Fevzi Açıkgöz, Sarıyer'de futbol yaşantısına devam ederken, ben futbolu Kağıt’ta bırakmıştım. Aydın Günaydın da Kağıtspor’da gerçek bir efsane olmuştu. Birçok takımda futbol yaşantısını sürdürdü.
Orta sahadaki güçlü yapısıyla, gerçekten kolay kolay ekarte edilemeyecek bir adamdı. Futbol zeka yapısı da her zaman için takdir ettiğim bir yönüdür.
Aydın Günaydın, teknik adamlık kariyerinde de ömrü boyunca torpil isteyen futbolcuları futbolcu yapmamakla uğraşmıştır. Bazen aşırı ve orantısız alınganlık gösterse de, gerçekten çevresinde bulunduğu oyuncular için torpil isteyenlere, radikal anlamda yanıtlar vermiş ve radikal kararlar almıştır. Hatta bir başkan, yeğeni namına “Buna lisans çıkaracaksın” dediği için görevini komple bırakıp, Hatay'a gitmiştir. Hatayspor altyapısında genel koordinatörlük yaparken, birçok oyuncuyu A takıma yükseltmiştir.
***
6 Şubat 2023 depreminde, Hatay’daki tesislerde, birçok oyuncusu enkaz altında kalmış ve vefat etmiştir. İzmit'ten götürdüğü oyuncularla kente geri dönmüştür.
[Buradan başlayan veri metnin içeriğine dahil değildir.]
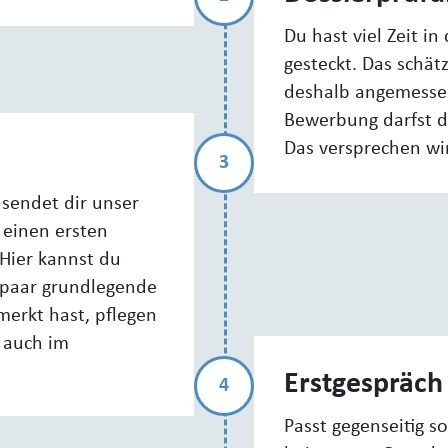
Du hast viel Zeit i
gesteckt. Das schät
deshalb angemess
Bewerbung darfst d
Das versprechen wir
3
 sendet dir unser
 einen ersten
Hier kannst du
n paar grundlegende
merkt hast, pflegen
t auch im
Erstgespräch
4
Passt gegenseitig s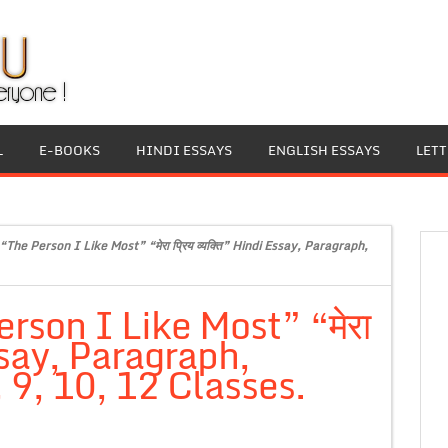
L
E-BOOKS
HINDI ESSAYS
ENGLISH ESSAYS
LET
“The Person I Like Most” “मेरा प्रिय व्यक्ति” Hindi Essay, Paragraph,
rson I Like Most” “मेरा
Essay, Paragraph,
 9, 10, 12 Classes.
Deprem sonrası bir süre inzivaya çekilen Aydın Hoca, sık sık görüştüğümüzde, boş durmaktan sıkıldığını gösteriyordu.
Çünkü sürekli hareket halindeki kişiliğiyle kolay kolay boş duracak adam değildir. Güzel bir kararla, Rafet Kırgız yönetime girdiğinde, Aydın Günaydın da tekrar altyapının başına getirilmiştir. Kocaelispor altyapısında antrenör olarak görev alanlar da, gelenler kadar gidenler de son derece kalitelidir.
Maalesef, yönetimlerin yaptığı hatalar tabii ki onlara mal olmaktadır. Dünyada altyapı antrenörleri 10-15 sene görev yaparken (en güzel örnek Manchester United'da Alex Ferguson'dur.) Türkiye'de en çok değişen antrenör tipi altyapı antrenörleridir.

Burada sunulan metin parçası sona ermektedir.